The data:

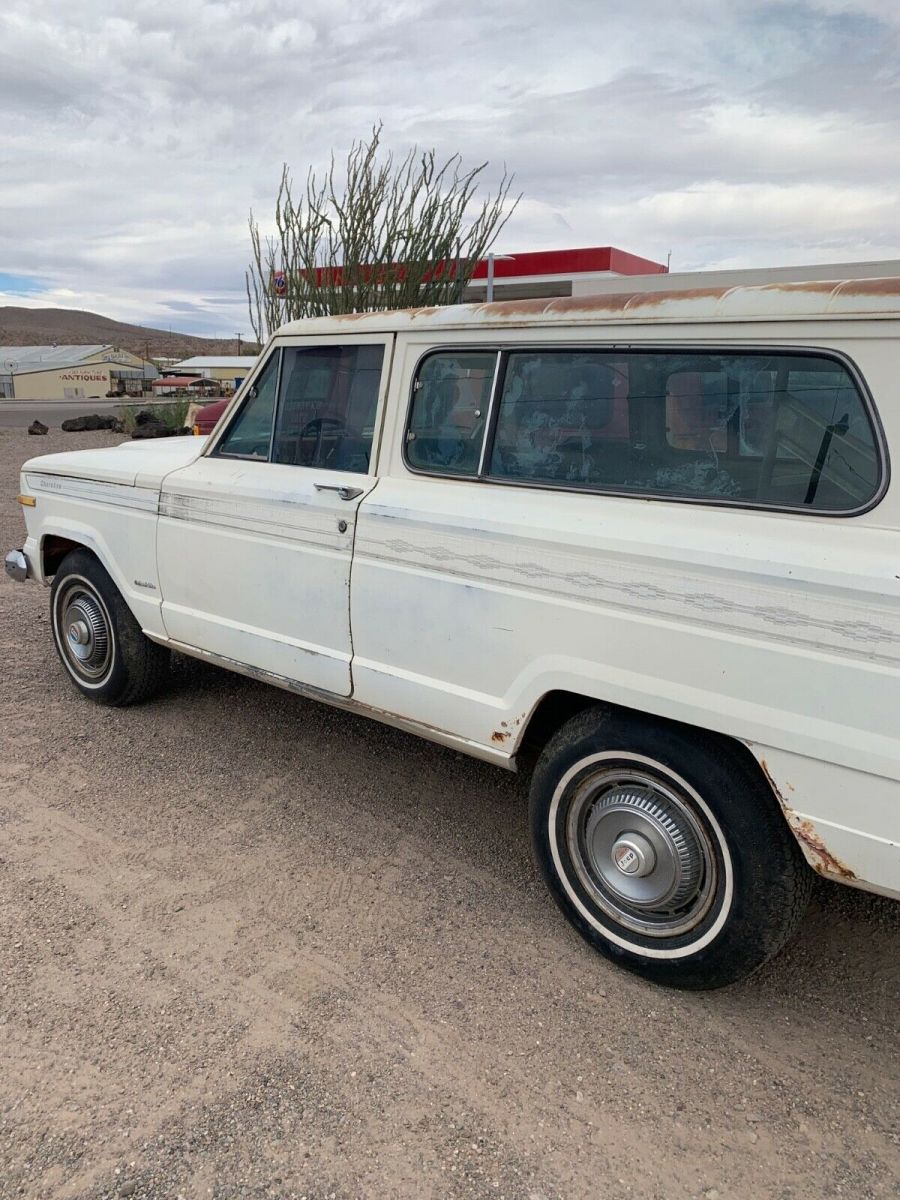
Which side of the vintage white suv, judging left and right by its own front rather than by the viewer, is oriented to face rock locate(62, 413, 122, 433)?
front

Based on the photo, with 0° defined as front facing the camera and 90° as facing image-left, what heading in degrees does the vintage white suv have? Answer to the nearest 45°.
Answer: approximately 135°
---
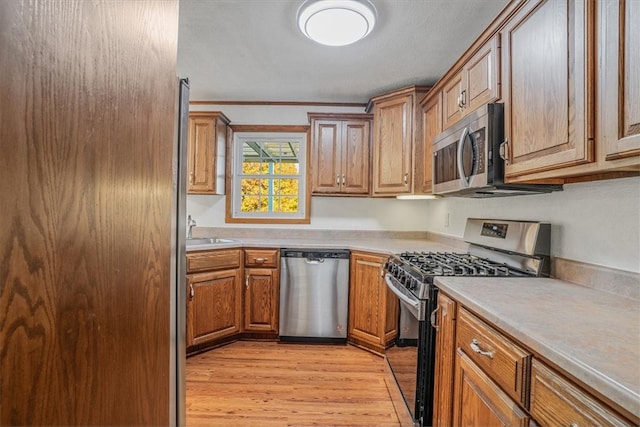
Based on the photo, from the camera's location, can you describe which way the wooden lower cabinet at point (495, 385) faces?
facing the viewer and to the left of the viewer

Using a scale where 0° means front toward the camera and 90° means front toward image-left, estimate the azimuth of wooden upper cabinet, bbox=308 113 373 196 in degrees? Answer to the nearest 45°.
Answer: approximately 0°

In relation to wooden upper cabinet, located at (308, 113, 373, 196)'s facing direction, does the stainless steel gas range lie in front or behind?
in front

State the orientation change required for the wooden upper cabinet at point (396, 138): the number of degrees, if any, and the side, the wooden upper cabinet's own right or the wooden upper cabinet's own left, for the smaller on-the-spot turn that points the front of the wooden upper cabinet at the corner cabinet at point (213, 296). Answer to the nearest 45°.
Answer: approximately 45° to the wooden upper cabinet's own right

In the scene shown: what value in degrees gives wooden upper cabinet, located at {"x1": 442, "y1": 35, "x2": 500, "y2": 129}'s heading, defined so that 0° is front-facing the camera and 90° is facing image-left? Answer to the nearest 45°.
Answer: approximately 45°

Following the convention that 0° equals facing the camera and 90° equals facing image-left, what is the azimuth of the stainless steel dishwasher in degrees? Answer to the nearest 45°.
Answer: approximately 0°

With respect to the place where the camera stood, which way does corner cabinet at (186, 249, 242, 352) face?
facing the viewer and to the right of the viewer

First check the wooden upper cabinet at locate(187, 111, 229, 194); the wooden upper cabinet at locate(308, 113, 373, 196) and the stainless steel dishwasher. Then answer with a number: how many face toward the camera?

Problem to solve: Reproduce only the material from the line with "State the orientation" up to and including the line with "Answer: approximately 45° to", substituting "heading" for "orientation" and leaving everything else unchanged.

Response:
State the heading change required for the wooden upper cabinet at point (396, 138): the number of degrees, if any, and the side, the wooden upper cabinet's own right or the wooden upper cabinet's own left, for the smaller on-the-spot turn that points the front of the wooden upper cabinet at the corner cabinet at point (213, 296). Answer to the nearest 45°.
Answer: approximately 45° to the wooden upper cabinet's own right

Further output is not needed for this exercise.